Work request:
Text in the records must be reproduced exactly, and pictures must be skipped.

The data:
^^^^

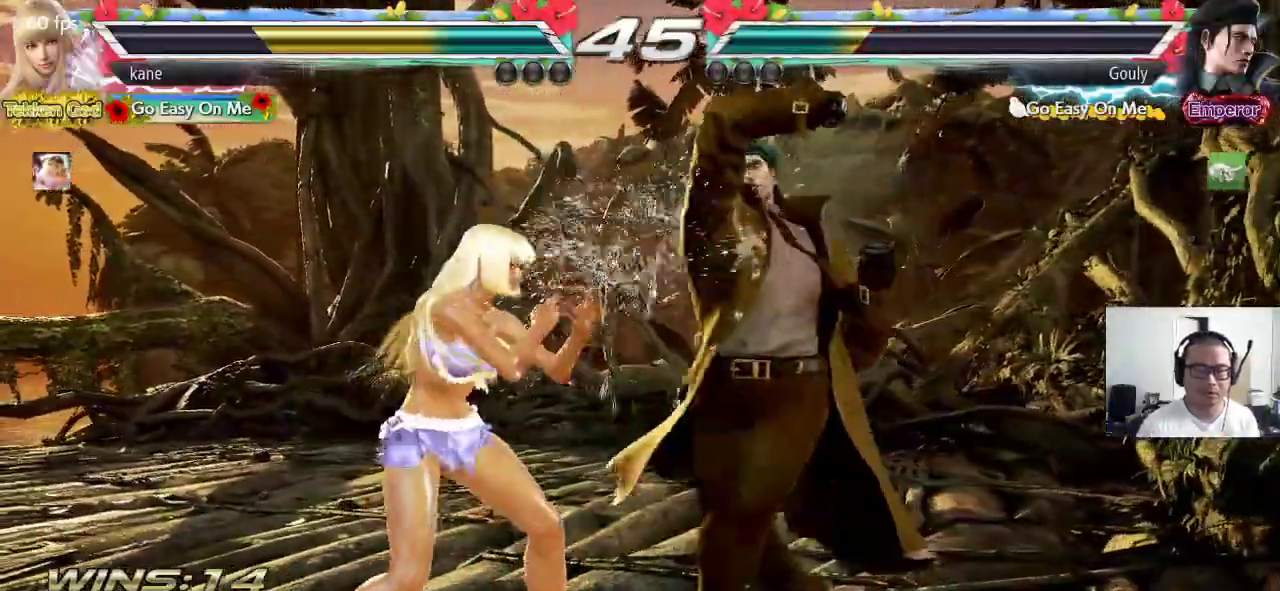
{"buttons": ["CIRCLE"], "left_stick": "center", "events": [[17, "TRIANGLE", "up"], [67, "CIRCLE", "down"]]}
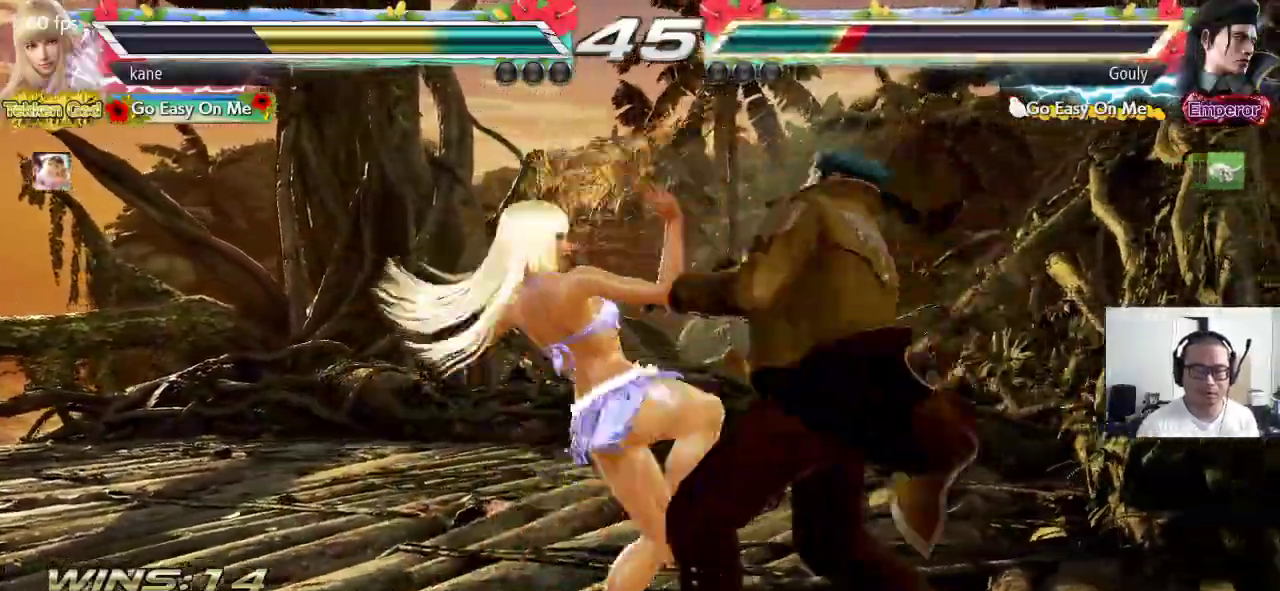
{"buttons": [], "left_stick": "center", "events": [[417, "CIRCLE", "up"]]}
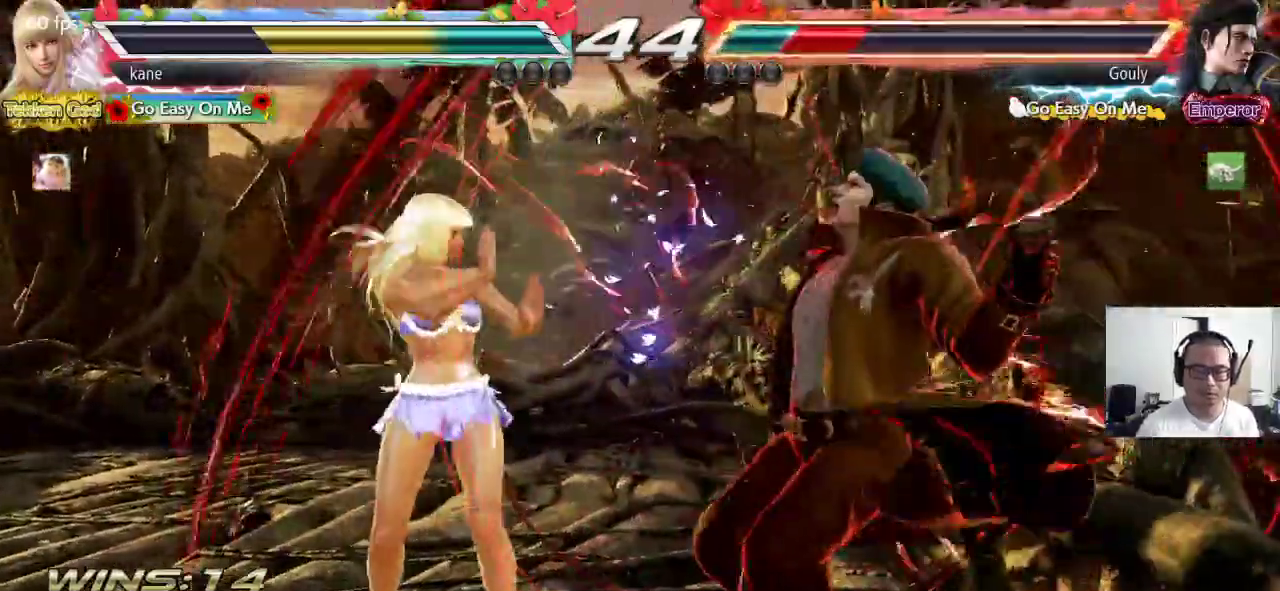
{"buttons": [], "left_stick": "right", "events": [[317, "left_stick", "right"], [383, "left_stick", "center"], [467, "left_stick", "right"]]}
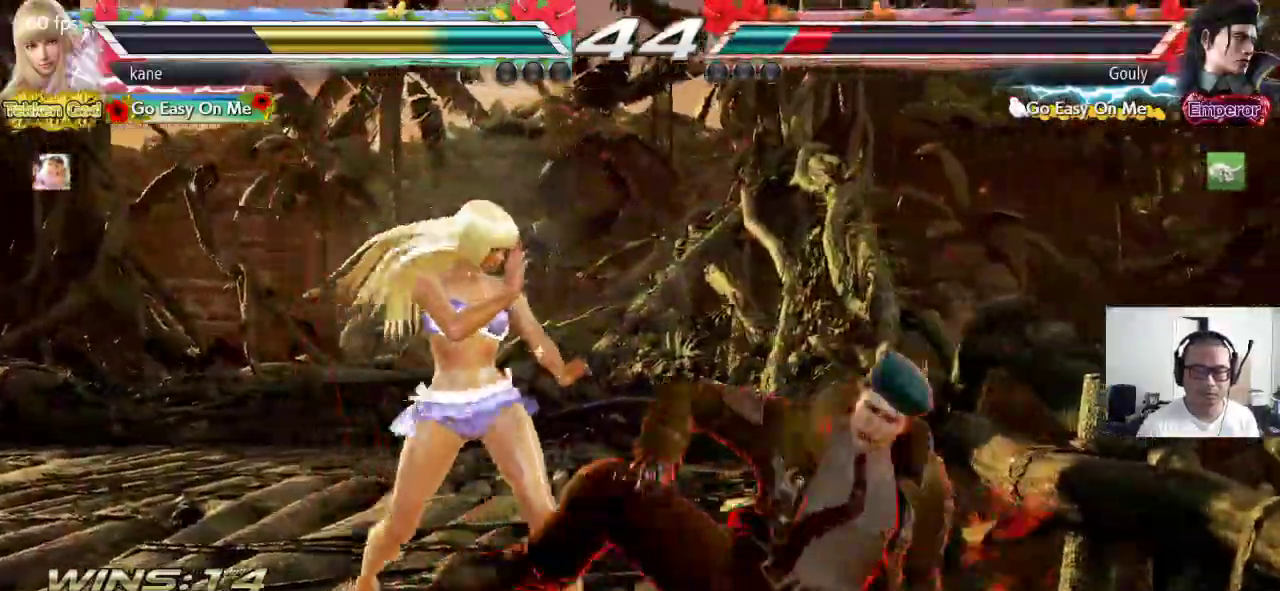
{"buttons": [], "left_stick": "center", "events": [[17, "left_stick", "center"], [67, "left_stick", "down"], [100, "CROSS", "down"], [150, "CROSS", "up"], [150, "left_stick", "center"], [183, "SQUARE", "down"], [250, "TRIANGLE", "down"], [300, "SQUARE", "up"], [433, "TRIANGLE", "up"]]}
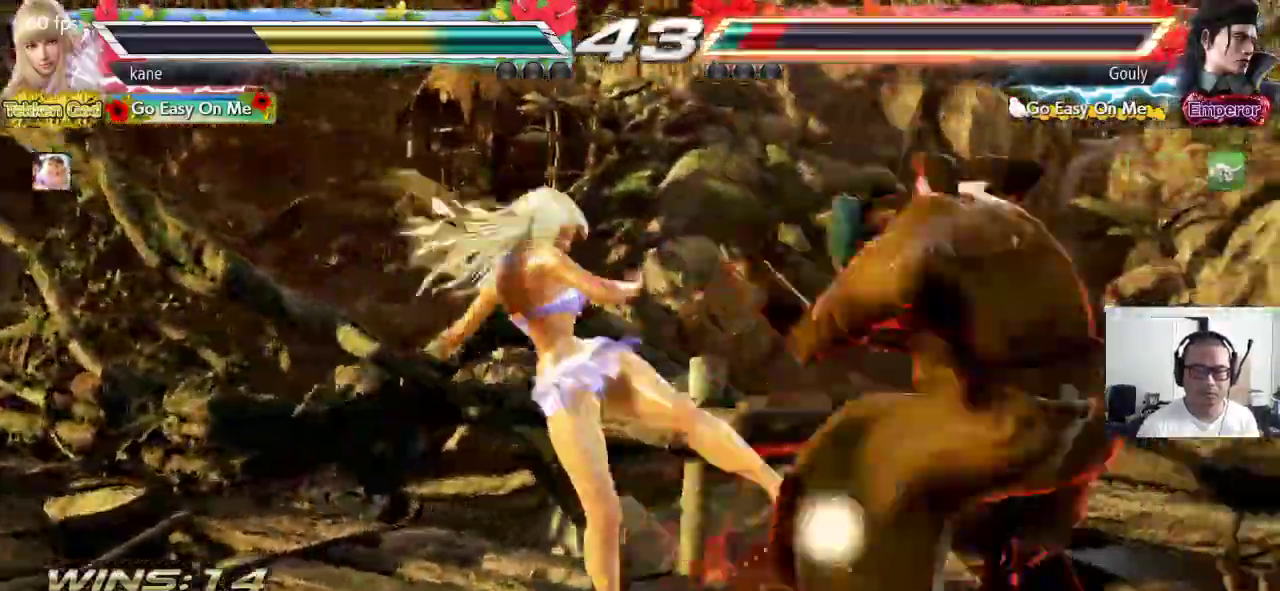
{"buttons": [], "left_stick": "center", "events": [[400, "left_stick", "up"], [467, "left_stick", "center"]]}
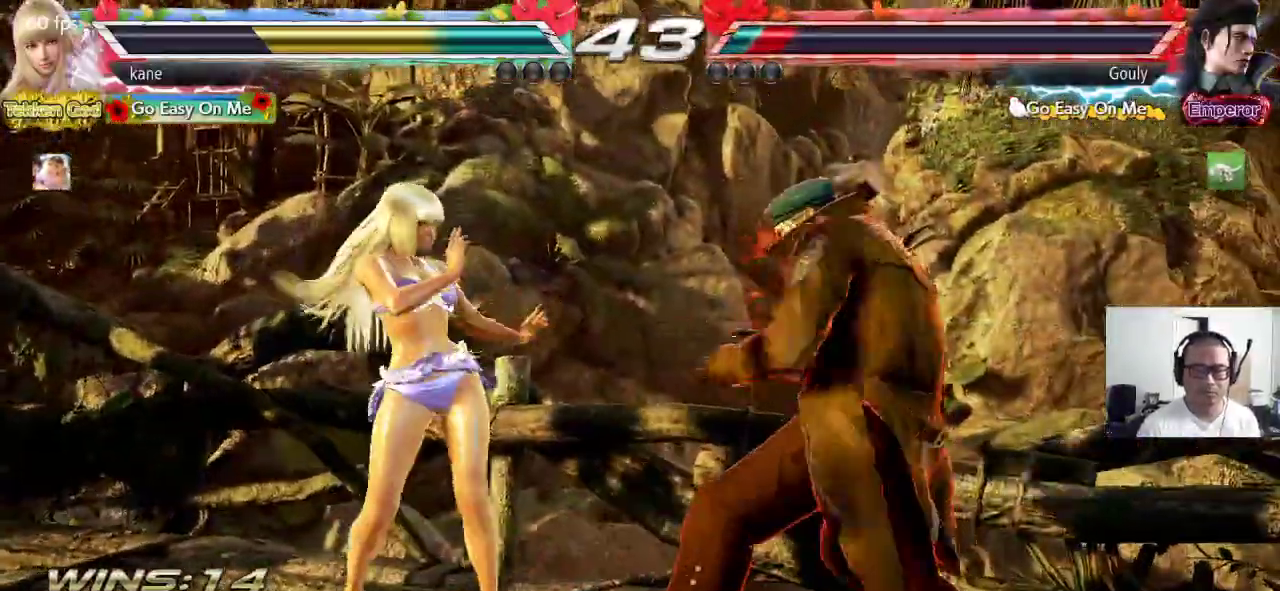
{"buttons": [], "left_stick": "center", "events": [[167, "left_stick", "down"], [217, "CIRCLE", "down"], [233, "left_stick", "center"], [267, "CIRCLE", "up"]]}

^^^^

Result below:
{"buttons": ["CIRCLE"], "left_stick": "center", "events": [[17, "TRIANGLE", "up"], [67, "CIRCLE", "down"]]}
{"buttons": [], "left_stick": "center", "events": [[417, "CIRCLE", "up"]]}
{"buttons": [], "left_stick": "right", "events": [[317, "left_stick", "right"], [383, "left_stick", "center"], [467, "left_stick", "right"]]}
{"buttons": [], "left_stick": "center", "events": [[17, "left_stick", "center"], [67, "left_stick", "down"], [100, "CROSS", "down"], [150, "CROSS", "up"], [150, "left_stick", "center"], [183, "SQUARE", "down"], [250, "TRIANGLE", "down"], [300, "SQUARE", "up"], [433, "TRIANGLE", "up"]]}
{"buttons": [], "left_stick": "center", "events": [[400, "left_stick", "up"], [467, "left_stick", "center"]]}
{"buttons": [], "left_stick": "center", "events": [[167, "left_stick", "down"], [217, "CIRCLE", "down"], [233, "left_stick", "center"], [267, "CIRCLE", "up"]]}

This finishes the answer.